Aakrit Vaish is the Co-founder & CEO of Haptik, a pioneer in the conversational AI industry. The platform processes more than 2 billion interactions annually and is now one of the top 5 globally. Haptik's AI chatbot was responsible for powering India's official WhatsApp COVID-19 helpline used by more than 50 million citizens, as well as Jio Mart on WhatsApp, the world's first end-to-end conversational commerce solution. Aakrit is an angel investor in more than 80 startups In India, and is the founder of the Tech Entrepreneurs Association of Mumbai (TEAM), a non-profit organization consisting of Mumbai's leading companies with a mission to advance the city's startup ecosystem. Aakrit has been nominated to lists including Forbes India's 30 Under 30, Entrepreneur 35 under 35 and Business World 40 under 40. In 2023, Aakrit has been selected as a World Economic Forum Young Global Leader (YGL).

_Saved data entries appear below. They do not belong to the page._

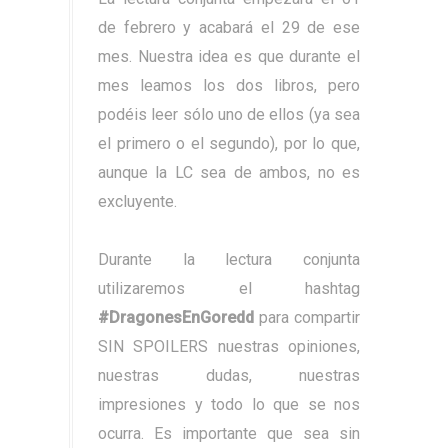
de febrero y acabará el 29 de ese
mes. Nuestra idea es que durante el
mes leamos los dos libros, pero
podéis leer sólo uno de ellos (ya sea
el primero o el segundo), por lo que,
aunque la LC sea de ambos, no es
excluyente.
Durante la lectura conjunta
utilizaremos el hashtag
#DragonesEnGoredd
para compartir
SIN SPOILERS nuestras opiniones,
nuestras dudas, nuestras
impresiones y todo lo que se nos
ocurra. Es importante que sea sin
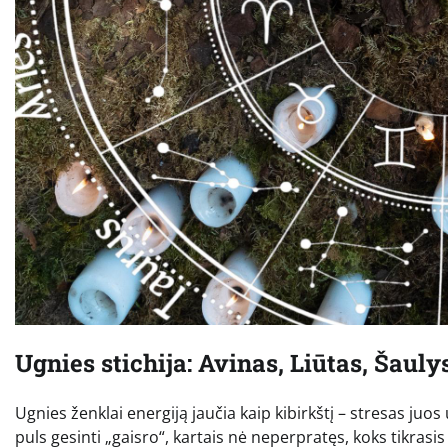
Ugnies stichija: Avinas, Liūtas, Šauly
Ugnies ženklai energiją jaučia kaip kibirkštį – stresas juos
puls gesinti „gaisro“, kartais nė neperpratęs, koks tikrasis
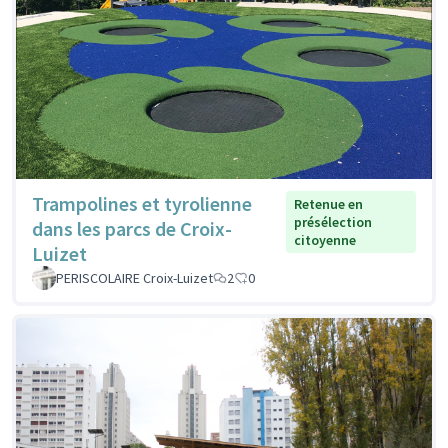
Trampolines et tyrolienne
Retenue en
présélection
dans les parcs de Croix-
citoyenne
Luizet
PERISCOLAIRE Croix-Luizet
2
0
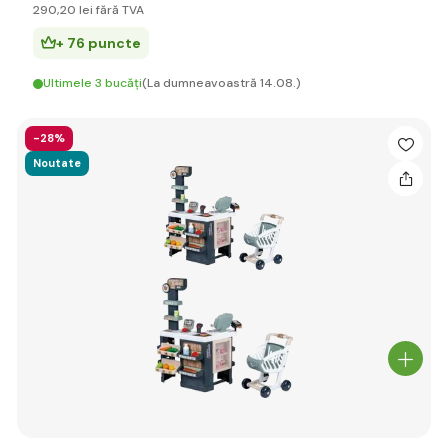
290
,20 lei
fără TVA
+ 76 puncte
Ultimele 3 bucăți
(La dumneavoastră 14.08.)
-28%
Noutate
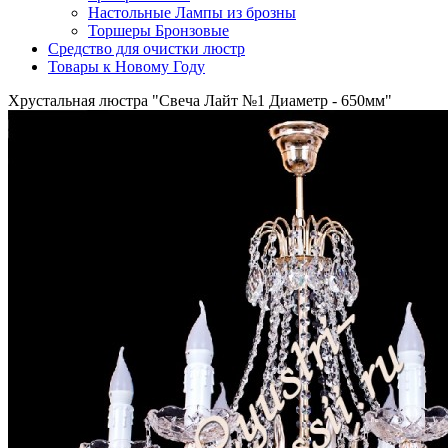
Настольные Лампы из брозны
Торшеры Бронзовые
Средство для очистки люстр
Товары к Новому Году
Хрустальная люстра "Свеча Лайт №1 Диаметр - 650мм"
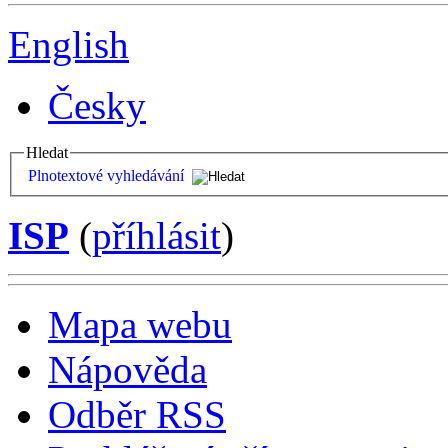
English
Česky
Hledat
Plnotextové vyhledávání
ISP
(
příhlásit
)
Mapa webu
Nápověda
Odběr RSS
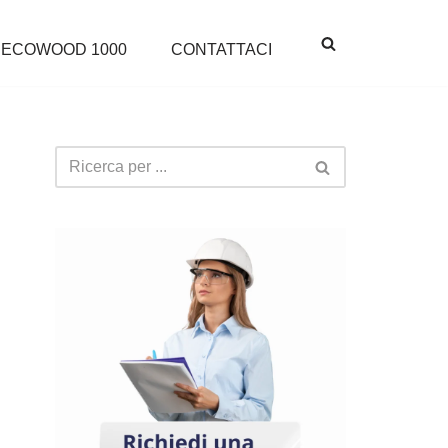
ECOWOOD 1000
CONTATTACI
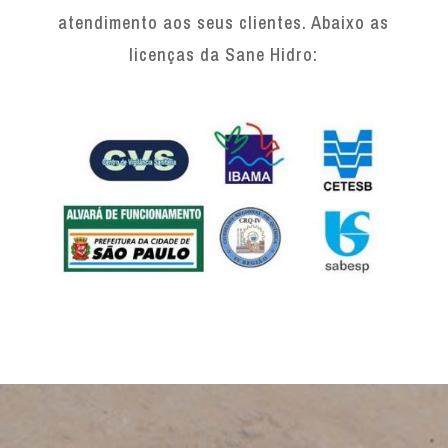
atendimento aos seus clientes. Abaixo as
licenças da Sane Hidro:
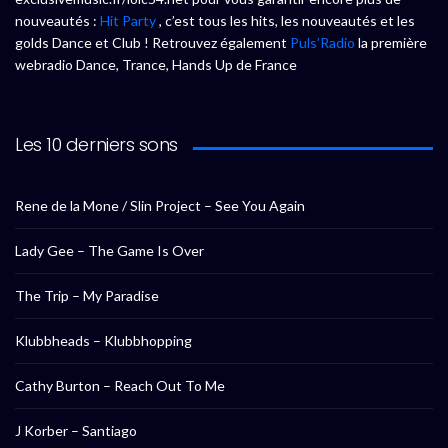
nouveautés :
Hit Party
, c’est tous les hits, les nouveautés et les
golds Dance et Club ! Retrouvez également
Puls’Radio
la première
webradio Dance, Trance, Hands Up de France
Les 10 derniers sons
Rene de la Mone / Slin Project – See You Again
Lady Gee – The Game Is Over
The Trip – My Paradise
Klubbheads – Klubbhopping
Cathy Burton – Reach Out To Me
J Korber – Santiago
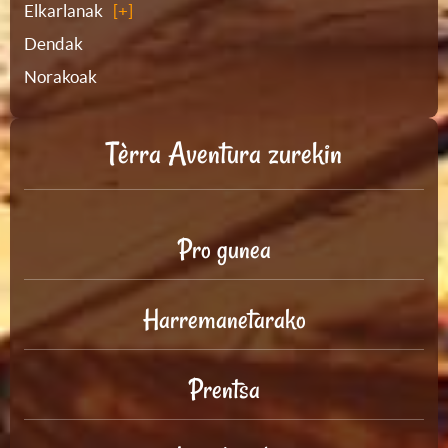
Elkarlanak
Dendak
Norakoak
Tèrra Aventura zurekin
Pro gunea
Harremanetarako
Prentsa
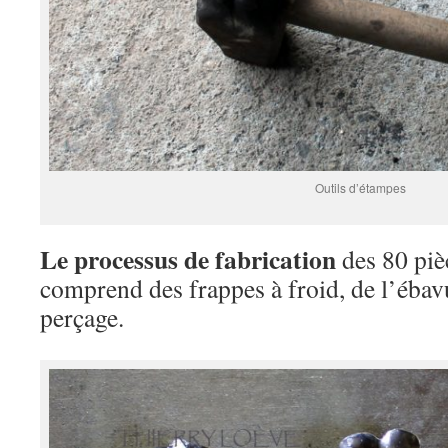
Outils d’étampes
Le processus de fabrication
des 80 piè
comprend des frappes à froid, de l’ébavu
perçage.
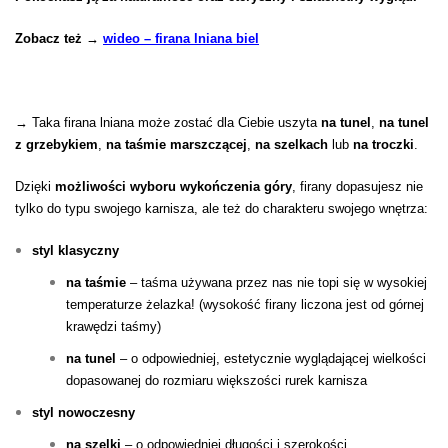
Zobacz też →
wideo – firana lniana biel
→ Taka firana lniana może zostać dla Ciebie uszyta
na tunel
,
na tunel
z grzebykiem
,
na taśmie marszczącej
,
na szelkach
lub
na troczki
.
Dzięki
mo
żliwości wyboru wykończenia góry
, firany dopasujesz nie
tylko do typu swojego karnisza, ale też do charakteru swojego wnętrza:
styl klasyczny
na taśmie
– taśma używana przez nas nie topi się w wysokiej
temperaturze żelazka! (wysokość firany liczona jest od górnej
krawędzi taśmy)
na tunel
– o odpowiedniej, estetycznie wyglądającej wielkości
dopasowanej do rozmiaru większości rurek karnisza
styl nowoczesny
na szelki
– o odpowiedniej długości i szerokości,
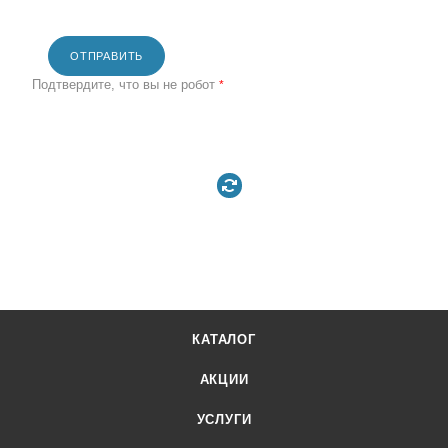
ОТПРАВИТЬ
Подтвердите, что вы не робот
*
КАТАЛОГ
АКЦИИ
УСЛУГИ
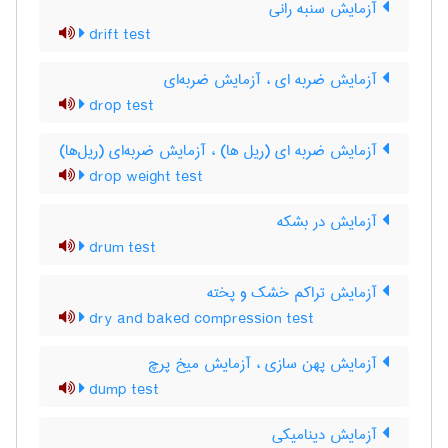
آزمایش سنبه رانی
drift test
آزمایش ضربه ای ، آزمایش ضربه‌ای
drop test
آزمایش ضربه ای (ریل ها) ، آزمایش ضربه‌ای (ریل‌ها)
drop weight test
آزمایش در بشکه
drum test
آزمایش تراکم خشک و پخته
dry and baked compression test
آزمایش پهن سازی ، آزمایش میخ پرچ
dump test
آزمایش دینامیکی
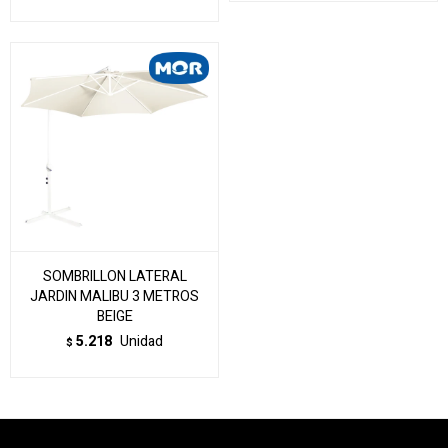
SOMBRILLON LATERAL
JARDIN MALIBU 3 METROS
BEIGE
5.218
Unidad
$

Karthik Reddy co-founded Blume Ventures in 2011, along with Sanjay Nath. He has shaped Blume’s investment approach and philosophy over the years, and in turn has overseen investments in some of Blume’s leading portfolio companies such as Servify, Belong, Exotel, Grey Orange Robotics, Unacademy, HealthifyMe and Railyatri. Karthik’s stints at American Express, Reuters Instinet and The Times of India Group have given him a breadth of experience across the US and India in financial markets, technology and media. He is an alumnus of IIT Roorkee, IIM Bangalore and the Wharton School at the University of Pennsylvania.
Anirudh Suri is a venture capitalist, technology entrepreneur and policy advisor. His interests lie at the intersection of climate, technology and geopolitics, and he is committed to helping India and Indian startups cement their space in the global tech ecosystem. He is currently the Managing Partner at India Internet Fund, a technology-focused venture capital fund based in India and the U.S. Previously, he has worked with the government of India in Delhi; McKinsey and Company in New York; the Carnegie Endowment for International Peace in Washington DC; and Goldman Sachs in London. He is the author of ‘The Great Tech Game’ (HarperCollins, 2022). He has written extensively on foreign policy, geopolitics, national security, technology and entrepreneurship in publications such as the Indian Express, The Seminar, Hindustan Times, Foreign Policy, The New Republic, and Asia Times. He also served as the Founding Editor for the Carnegie Endowment’s journal on South Asia, South Asian Perspectives.